Sticking with the theme of grown-up non-birding holidays, a few weeks after the weekend in Lisbon Mrs L and I went to Morocco. For many years Mrs L was not keen on Morocco, even after my multiple trips, but I kept at it, showed her photos of Wheatears the Atlas Mountains , Berber life, the deserts and the towns, and finally she came around. But it was not to be a birding holiday. Fine. Much as I wanted to take her all the way east to the Erg Chebbi, ideally arriving after nightfall such that the morning reveal would have that "wow" factor, I decided to play it safe and stick with Marrakech. After all I myself have never actually been to Marrakech, it has merely been an airport from where I've headed off in all directions other than north.
Our lives have a reasonable amount of the frenetic about them, an intensity that I find difficult to adequately describe. It is not stress necessarily, but a relentless need to stay at a very high operating level in a world where everyone else is also on that same plane. Once you work it out, and this only really comes with time and experience, you know what you need to do and you do it, but the energy required to keep it up is really quite something. Mrs L is a teacher, something I know nothing about and am universally told I would be terrible at, but I know exhaustion when I see it. A half term break from the pace was sorely needed, we required calm and quiet. The Palmerai seemed the perfect spot, an oasis of secluded walled villas, far enough away from the hustle and bustle of the city, but close enough that we could choose to experience it if we wanted.
| The pool was heated, and steamed gently each morning when the cover was taken off. |
| Dar Zemora |
For the first few days we didn't do anything. We let the wound-up intensity of busy lives in London seep slowly out. I blogged about it in fact, in this post, which I now see I titled "Coming up for air". It did feel a bit like that. With time on my hands I wrote several blog posts, caught up a bit. I dozed, I wandered, had a dip in the pool occasionally. There were Tortoises in the garden, and Common Bulbuls in the bougainvillea that adorned the walls. We had breakfast, lunch and dinner in the hotel, seeing no need to move. I am so good at doing nothing when it's an option.
When we felt sufficiently restored we went on three excursions. The first was to a local botanical garden, Cactus Thiemann. In 1964 a young German guy from Bremen who liked cacti came to Morocco and planted one to see how it did. He discovered that cacti grow really well in Morocco and so he planted more. A lot more. The rest as they say is history. He moved his plants from Bremen to Marrakech and went on collection expeditions to source more seeds and plants that he thought would do well here. Rather like Lotusland in California, one of each cactus was not sufficient, instead Hans Thiemann planted rows and rows of the same species, The effect is dramatic. Interspersed with these fields and forests of cactus are similar of Agave and Aloe. Everything is huge, the cacti are in some cases from his first plantings and half a century old. Some of them become trees, it is extraordinary. My kind of place in other words.

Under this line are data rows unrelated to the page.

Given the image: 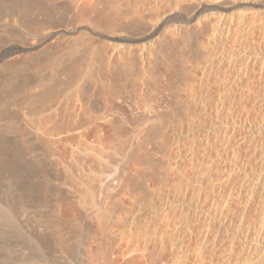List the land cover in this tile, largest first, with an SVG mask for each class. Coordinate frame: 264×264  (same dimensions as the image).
<instances>
[{
    "label": "rangeland",
    "instance_id": "rangeland-1",
    "mask_svg": "<svg viewBox=\"0 0 264 264\" xmlns=\"http://www.w3.org/2000/svg\"><path fill=\"white\" fill-rule=\"evenodd\" d=\"M34 1L37 12L35 10L34 15L28 16V21L25 18L17 21L11 16L7 19L9 31L0 28V125L10 128L9 135H13L8 137L1 133L0 145L3 147L0 152L9 146L8 151L13 145L7 154L16 155L14 158L27 173L29 181L36 177L41 185L43 181L40 180L45 181L47 177L40 188L35 187L45 193L39 192L40 196H45L44 206L41 205L39 213L36 212L39 215L29 211L22 217L23 221L19 220L18 227L22 231L19 233L25 239L22 240L25 249L35 240L40 243L47 239V245L50 243L52 247L48 245V251H39L38 256L42 259L39 264H83L84 259V264H264V0H184L182 12L190 23L184 42L174 45L157 43L156 40L151 42L152 38L149 42L143 41L151 29L142 23L122 27L119 22L113 25L114 19L107 20L108 25L107 21L87 17L97 24H84L87 18H79L70 9L69 0H47L50 5L46 7L37 6ZM213 6L219 9H211ZM43 8L48 9L42 20ZM50 8L52 14L48 11ZM219 15L228 22L221 25L222 31L217 27L218 33L210 37L211 27L218 26ZM35 17H39L37 21ZM80 20L89 31L84 39L70 43L53 39L56 45L53 40L38 41L42 34L60 33L70 22L74 26L81 25ZM30 30L32 34L37 32L36 35L32 36ZM75 36L78 35L72 38ZM21 37L29 38L28 41L32 37V41H23ZM36 40L40 47L29 50L30 44ZM84 42L88 44L84 45ZM113 43L115 45L111 46ZM106 61H109V70L105 68ZM121 66L124 67L121 69ZM80 70H85L88 75L87 85L93 98L102 96V100H96L103 101V107L100 106L105 109L106 117L116 120L112 119L113 123H110H116L117 119L120 123V126L110 123L102 126L103 135L106 134L103 139L107 142L104 143V173L106 171L108 175L105 174L102 216L97 210V188L92 181H87V188L95 204L87 203L85 209L78 207V214V205L75 206L79 198L77 182L82 181V173L75 168L77 162L71 161L70 164L74 162L72 172L65 170L67 175L70 172L69 177L65 172L63 175L61 165L55 164L60 148L57 147L58 154L53 151L56 147L49 150V145L44 143L48 137L44 132L45 119H39L47 104L55 105L58 100H64L61 97L67 94V90L76 89L70 91L75 93L69 92L70 102L75 99V94H80L79 88H75L80 86L75 80ZM88 94L87 101L92 104L94 100ZM90 110L92 119L95 111ZM17 126L21 132L14 134ZM112 126L122 130L118 129L120 133L116 131L119 134L115 135ZM93 130L90 129L91 133ZM34 131L39 132L35 133L37 136ZM91 133L89 141H93ZM34 137L41 139L43 144L39 140V145L34 143L37 141L33 140ZM18 145L21 149L17 148ZM69 151L71 148L67 147L65 152ZM51 155L56 158L51 159ZM27 158L30 162L25 161ZM71 190L75 200L71 197ZM69 202L78 214L75 213V217L69 215L70 219L63 212ZM62 204H65L63 208ZM99 217L103 218L100 220ZM59 235L61 238L57 237ZM58 239L60 242L65 239L61 242L63 247L58 244Z\"/></svg>",
    "mask_w": 264,
    "mask_h": 264
},
{
    "label": "bare ground",
    "instance_id": "bare-ground-1",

Our second adventure was to the Medina. An explosion of colour and noise. We'd had the option to stay here but decided for the more sedate Palmerai. But it's only a short car journey away and so we went out one evening. Photographs cannot do it justice, it is an astounding place. Jemaa el-Fna Square is massive, the centre piece of the Medina. Covered in food stalls, musicians, snake charmers, performers, story tellers, from it you plunge into a warren of covered alleyways, shops, stalls, restaurants, parlours, goods of every description and type, here is where you find it. Mopeds zip through the throngs with surprising ease, somehow the flow of people continues and there are no collisions. It is good humoured, loud, lurid, colourful, crazy, scented, a seething mass of humanity either intent on getting somewhere or something, or like us, content to meander with no place or object in mind. It would be easy to get lost but we found our way out again without issue after a nice dinner in a rooftop restaurant as the sun set.
Our final foray was the biggest, an all-day trip out to the Atlas. Oukaimeden, Ouarzazate and the Erg Chebbi may have been out of range, but you do not have to go far from Marrakech before you are what feels like a million miles away. Youssef, the peerless manager at Dar Zemora, organised the entire thing for us, and so after a civilised breakfast a car arrived and we were whisked off to Imlil, a village in the High Atlas in a valley that I had never visited. Here we went for a short hike and then had a meal in a Berber house. On one level it was extremely touristy and as such not something I would usually entertain but somehow this did not matter this time. We were together in the Atlas and Mrs L could now see what she'd only previously had inadequately described to her. What a place, so dramatic, so tenuous, you feel as if some things have not changed for centuries but at the same time there are modern elements too. Villages cling to hillsides as if they might slide down at any moment - indeed this does sometimes happen and there is still evidence of the major earthquake in 2023. As people scratch out an existence here it's a reminder of how comfortable life in London is. Anyway, a lovely break from the rat race which of course is very much in full swing again; the fact we travelled in February and I am only now writing this in May confirming how much we needed this.